**Work order**
Starting at the line in the data that contains "Solo necesitas elegir tu" and ending at the line that contains "diferentes centros repartidos", with both of those lines included, format the lines as a JSON list of strings, one string per line and no blank lines.

**Data listing**
'''

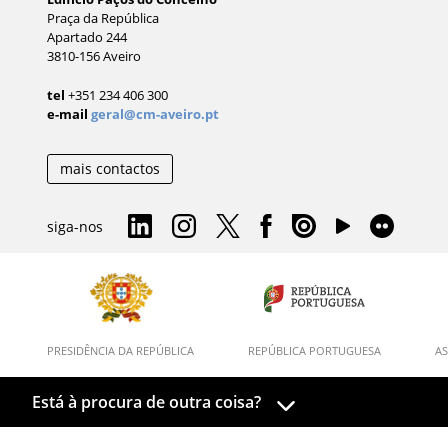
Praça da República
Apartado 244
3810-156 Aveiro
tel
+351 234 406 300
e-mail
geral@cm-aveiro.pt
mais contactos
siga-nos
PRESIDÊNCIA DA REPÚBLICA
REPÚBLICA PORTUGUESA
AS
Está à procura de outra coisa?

'''
'''

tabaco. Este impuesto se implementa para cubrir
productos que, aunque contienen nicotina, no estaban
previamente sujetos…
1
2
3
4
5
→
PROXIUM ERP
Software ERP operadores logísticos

'''
'''

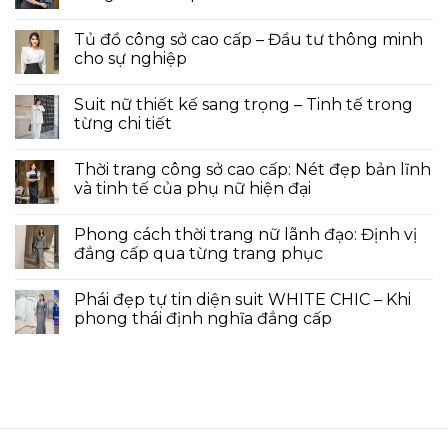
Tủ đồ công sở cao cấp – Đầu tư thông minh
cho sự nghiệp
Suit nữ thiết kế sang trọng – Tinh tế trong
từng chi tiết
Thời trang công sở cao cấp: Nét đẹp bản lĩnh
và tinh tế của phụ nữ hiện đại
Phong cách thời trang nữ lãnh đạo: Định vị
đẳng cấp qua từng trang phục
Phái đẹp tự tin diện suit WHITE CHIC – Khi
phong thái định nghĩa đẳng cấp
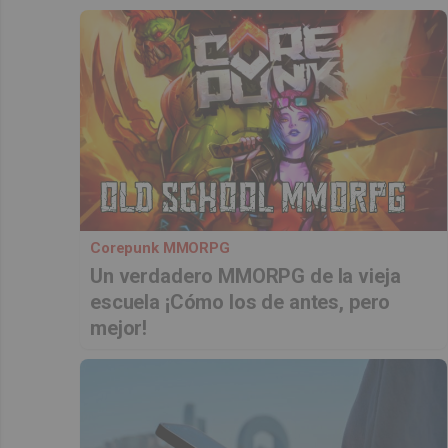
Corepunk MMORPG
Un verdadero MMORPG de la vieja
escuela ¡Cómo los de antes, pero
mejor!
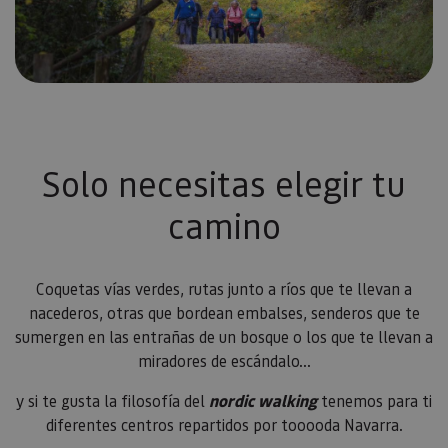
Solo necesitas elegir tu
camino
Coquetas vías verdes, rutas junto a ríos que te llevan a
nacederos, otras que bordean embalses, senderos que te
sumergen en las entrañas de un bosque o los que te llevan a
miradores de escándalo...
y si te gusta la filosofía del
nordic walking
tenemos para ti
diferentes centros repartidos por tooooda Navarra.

'''

**Output for this task**
[
  "Solo necesitas elegir tu",
  "camino",
  "Coquetas vías verdes, rutas junto a ríos que te llevan a",
  "nacederos, otras que bordean embalses, senderos que te",
  "sumergen en las entrañas de un bosque o los que te llevan a",
  "miradores de escándalo...",
  "y si te gusta la filosofía del",
  "nordic walking",
  "tenemos para ti",
  "diferentes centros repartidos por tooooda Navarra."
]